▶ _Data excerpts_

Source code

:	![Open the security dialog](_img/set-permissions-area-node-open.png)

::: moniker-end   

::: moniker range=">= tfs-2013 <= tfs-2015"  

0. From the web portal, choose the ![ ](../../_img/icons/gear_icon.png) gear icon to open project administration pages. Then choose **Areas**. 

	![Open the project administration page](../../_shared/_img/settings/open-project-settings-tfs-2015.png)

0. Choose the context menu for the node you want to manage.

▶ _Work task_
Your output should start at the line containing "the security dialog](_img/set-permissions-area-node-open.png)" and stop at the last line of the material, copied exactly, with nothing else.

▶ _Answer to this exercise_
:	![Open the security dialog](_img/set-permissions-area-node-open.png)

::: moniker-end   

::: moniker range=">= tfs-2013 <= tfs-2015"  

0. From the web portal, choose the ![ ](../../_img/icons/gear_icon.png) gear icon to open project administration pages. Then choose **Areas**. 

	![Open the project administration page](../../_shared/_img/settings/open-project-settings-tfs-2015.png)

0. Choose the context menu for the node you want to manage.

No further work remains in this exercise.